Faz quase 10 anos, mas eu me lembro o impacto que me causou a reportagem do New York Times sobre uma lavadeira negra que doou US$ 150 mil à University of Southern Mississipi, que foram destinados à concessão de bolsas de estudos a estudantes negros. O primeiro parágrafo do texto descrevia de maneira magistral o ofício de Oseola McCarty: “Dia após dia, na maior parte de seus 87 anos, ela pegou trouxas de roupas sujas e as deixou limpas e arrumadas para festas que nunca frequentou, casamentos para os quais nunca foi convidada, formaturas que nunca viu”.

Minha memória pode me trair, mas estou quase certa que a reportagem ganhou uma menção na primeira página do jornal, o que revela a responsabilidade que nós da imprensa também temos na narrativa coletiva sobre nossos heróis. Mas ela depende de muitos outros atores. Depois de seu gesto, Oseola recebeu cerca de 300 homenagens, incluindo do então presidente, Bill Clinton, e do Congresso americano. Em 1996, ela foi uma das pessoas que carregaram a Tocha Olímpica antes dos Jogos de Atlanta. No mesmo ano, ela apertou o botão para derrubar a bola que marca o Ano Novo na Times Square, em Nova York.

Oseola havia abandonado a escola aos 11 anos e lamentava não ter podido voltar a estudar. Com sua doação, ela deu essa oportunidade a outros negros pobres e inspirou pessoas com muito mais dinheiro do que ela a fazerem gestos semelhantes.

O brasileiro Ciro de Quadros começou sua batalha contra a varíola na Amazônia, onde desenvolveu uma estratégica de vacinação que levou à eliminação da doença em várias regiões do Brasil. Em seguida, foi convidado pela Organização Mundial da Saúde (OMS) a repetir a experiência na Etiópia. “Você podia andar naquelas montanhas durante dias e dias para encontrar um caso de varíola, mas não conseguia vacinar ninguém, porque ninguém queria ser vacinado”, disse Ciro em 2001 à publicação médica britânica Lancet, de acordo com relato do Washington Post. “Eles atiravam pedras, eles soltavam os cachorros em cima de você.” Para vencer a desconfiança dos etíopes, o brasileiro contratou enfermeiras e profissionais de saúde locais e conseguiu erradicar a doença no país.

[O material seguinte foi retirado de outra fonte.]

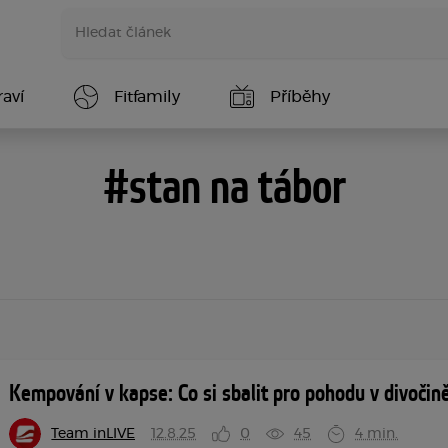
aví
Fitfamily
Příběhy
#stan na tábor
Kempování v kapse: Co si sbalit pro pohodu v divočin
Team inLIVE
12.8.25
0
45
4 min.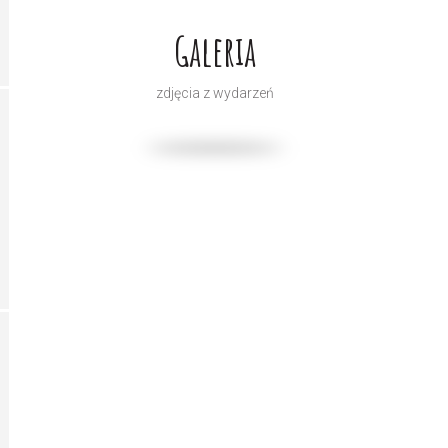
Galeria
zdjęcia z wydarzeń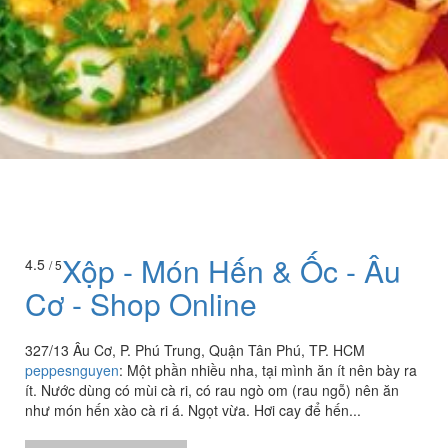
Xộp - Món Hến & Ốc - Âu
4.5
/ 5
Cơ - Shop Online
327/13 Âu Cơ, P. Phú Trung, Quận Tân Phú, TP. HCM
peppesnguyen
:
Một phần nhiều nha, tại mình ăn ít nên bày ra
ít. Nước dùng có mùi cà ri, có rau ngò om (rau ngỗ) nên ăn
như món hến xào cà ri á. Ngọt vừa. Hơi cay để hến...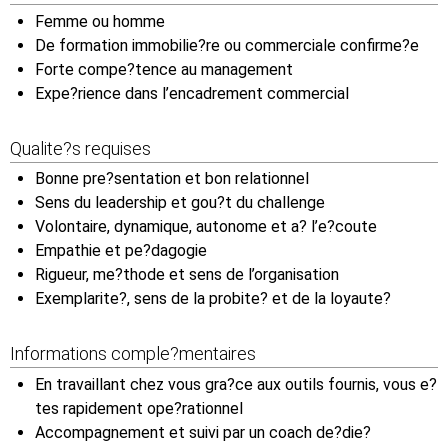
Femme ou homme
De formation immobilie?re ou commerciale confirme?e
Forte compe?tence au management
Expe?rience dans l’encadrement commercial
Qualite?s requises
Bonne pre?sentation et bon relationnel
Sens du leadership et gou?t du challenge
Volontaire, dynamique, autonome et a? l’e?coute
Empathie et pe?dagogie
Rigueur, me?thode et sens de l’organisation
Exemplarite?, sens de la probite? et de la loyaute?
Informations comple?mentaires
En travaillant chez vous gra?ce aux outils fournis, vous e?
tes rapidement ope?rationnel
Accompagnement et suivi par un coach de?die?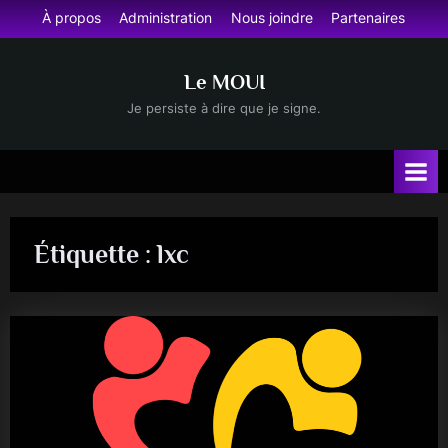
Skip
À propos
Administration
Nous joindre
Partenaires
to
content
Le MOUI
Je persiste à dire que je signe.
Étiquette :
lxc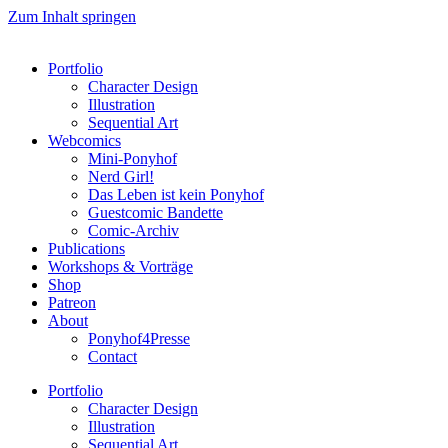
Zum Inhalt springen
Portfolio
Character Design
Illustration
Sequential Art
Webcomics
Mini-Ponyhof
Nerd Girl!
Das Leben ist kein Ponyhof
Guestcomic Bandette
Comic-Archiv
Publications
Workshops & Vorträge
Shop
Patreon
About
Ponyhof4Presse
Contact
Portfolio
Character Design
Illustration
Sequential Art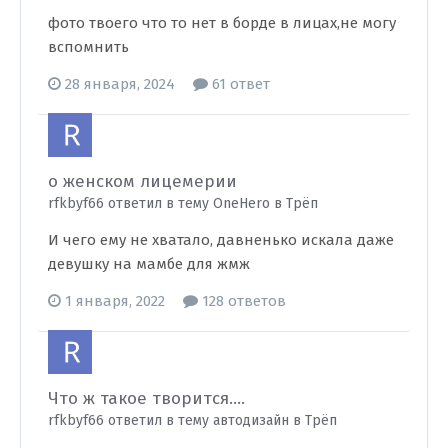
фото твоего что то нет в борде в лицах,не могу
вспомнить
28 января, 2024
61 ответ
о женском лицемерии
rfkbyf66 ответил в тему OneHero в
Трёп
И чего ему не хватало, давненько искала даже
девушку на мамбе для жмж
1 января, 2022
128 ответов
Что ж такое творится....
rfkbyf66 ответил в тему автодизайн в
Трёп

O epidemiologista passou metade de sua vida em Washington, para onde se mudou no fim dos anos 70, quando foi contratado pela Organização Panamericana de Saúde, ligada à OMS. Em 2002, ele saiu da entidade para assumir o cargo de vice-presidente executivo do Sabin Vaccine Institute, onde atuou até a sua morte. “Ciro entra agora para o panteão de líderes globais da saúde, cujo trabalho reflete o legado comum de salvar milhões de vidas do sofrimento inútil por meio da promoção de avanços nas práticas de saúde”, escreveu o presidente do instituto, Morton Hyman, em mensagem no site da organização.

Como a vida de Ciro de Quadros demonstra, não nos faltam heróis, mas sim a disposição de festejá-los.